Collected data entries

============

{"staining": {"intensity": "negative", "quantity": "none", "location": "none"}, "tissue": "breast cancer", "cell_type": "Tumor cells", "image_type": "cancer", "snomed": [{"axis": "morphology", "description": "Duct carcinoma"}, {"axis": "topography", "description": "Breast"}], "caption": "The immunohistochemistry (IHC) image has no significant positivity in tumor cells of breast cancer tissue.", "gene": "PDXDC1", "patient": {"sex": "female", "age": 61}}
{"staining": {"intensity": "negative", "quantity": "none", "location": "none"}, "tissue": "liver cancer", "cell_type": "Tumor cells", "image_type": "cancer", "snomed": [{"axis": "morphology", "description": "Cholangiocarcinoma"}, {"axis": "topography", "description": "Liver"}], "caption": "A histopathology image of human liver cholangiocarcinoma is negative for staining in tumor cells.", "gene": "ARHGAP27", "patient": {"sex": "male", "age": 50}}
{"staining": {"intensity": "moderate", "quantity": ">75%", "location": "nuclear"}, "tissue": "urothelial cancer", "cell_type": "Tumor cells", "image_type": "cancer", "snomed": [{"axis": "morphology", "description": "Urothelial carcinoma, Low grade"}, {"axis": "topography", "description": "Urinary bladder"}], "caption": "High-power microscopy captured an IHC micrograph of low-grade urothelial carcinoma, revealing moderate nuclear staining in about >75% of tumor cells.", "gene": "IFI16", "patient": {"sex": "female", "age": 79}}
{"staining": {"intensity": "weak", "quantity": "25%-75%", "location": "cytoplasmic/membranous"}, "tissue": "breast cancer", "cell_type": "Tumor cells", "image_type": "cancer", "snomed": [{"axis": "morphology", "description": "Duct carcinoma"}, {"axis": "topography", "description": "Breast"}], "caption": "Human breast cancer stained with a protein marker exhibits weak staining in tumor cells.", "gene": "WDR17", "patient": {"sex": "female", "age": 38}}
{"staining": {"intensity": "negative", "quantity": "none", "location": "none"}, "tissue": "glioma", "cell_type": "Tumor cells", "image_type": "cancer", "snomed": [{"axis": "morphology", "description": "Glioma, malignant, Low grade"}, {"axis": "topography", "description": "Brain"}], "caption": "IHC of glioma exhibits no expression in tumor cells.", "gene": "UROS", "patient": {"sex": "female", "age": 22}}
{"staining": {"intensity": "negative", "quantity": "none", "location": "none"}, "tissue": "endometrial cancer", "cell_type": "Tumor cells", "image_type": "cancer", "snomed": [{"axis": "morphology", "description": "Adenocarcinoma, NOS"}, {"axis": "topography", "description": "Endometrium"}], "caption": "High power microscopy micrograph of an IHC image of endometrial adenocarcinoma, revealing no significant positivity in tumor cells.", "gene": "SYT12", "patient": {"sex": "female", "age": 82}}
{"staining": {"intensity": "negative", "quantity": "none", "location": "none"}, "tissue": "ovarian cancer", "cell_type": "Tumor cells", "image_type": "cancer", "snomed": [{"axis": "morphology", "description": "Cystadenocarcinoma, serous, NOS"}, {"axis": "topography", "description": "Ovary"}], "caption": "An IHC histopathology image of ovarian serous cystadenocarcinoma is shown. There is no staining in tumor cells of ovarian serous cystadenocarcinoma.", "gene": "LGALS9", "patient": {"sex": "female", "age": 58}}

============

| Task details |
Return exactly the lines from the line holding "of glioma exhibits" to the last line of the data, with both of those lines included and nothing added.

| Result for this task |
{"staining": {"intensity": "negative", "quantity": "none", "location": "none"}, "tissue": "glioma", "cell_type": "Tumor cells", "image_type": "cancer", "snomed": [{"axis": "morphology", "description": "Glioma, malignant, Low grade"}, {"axis": "topography", "description": "Brain"}], "caption": "IHC of glioma exhibits no expression in tumor cells.", "gene": "UROS", "patient": {"sex": "female", "age": 22}}
{"staining": {"intensity": "negative", "quantity": "none", "location": "none"}, "tissue": "endometrial cancer", "cell_type": "Tumor cells", "image_type": "cancer", "snomed": [{"axis": "morphology", "description": "Adenocarcinoma, NOS"}, {"axis": "topography", "description": "Endometrium"}], "caption": "High power microscopy micrograph of an IHC image of endometrial adenocarcinoma, revealing no significant positivity in tumor cells.", "gene": "SYT12", "patient": {"sex": "female", "age": 82}}
{"staining": {"intensity": "negative", "quantity": "none", "location": "none"}, "tissue": "ovarian cancer", "cell_type": "Tumor cells", "image_type": "cancer", "snomed": [{"axis": "morphology", "description": "Cystadenocarcinoma, serous, NOS"}, {"axis": "topography", "description": "Ovary"}], "caption": "An IHC histopathology image of ovarian serous cystadenocarcinoma is shown. There is no staining in tumor cells of ovarian serous cystadenocarcinoma.", "gene": "LGALS9", "patient": {"sex": "female", "age": 58}}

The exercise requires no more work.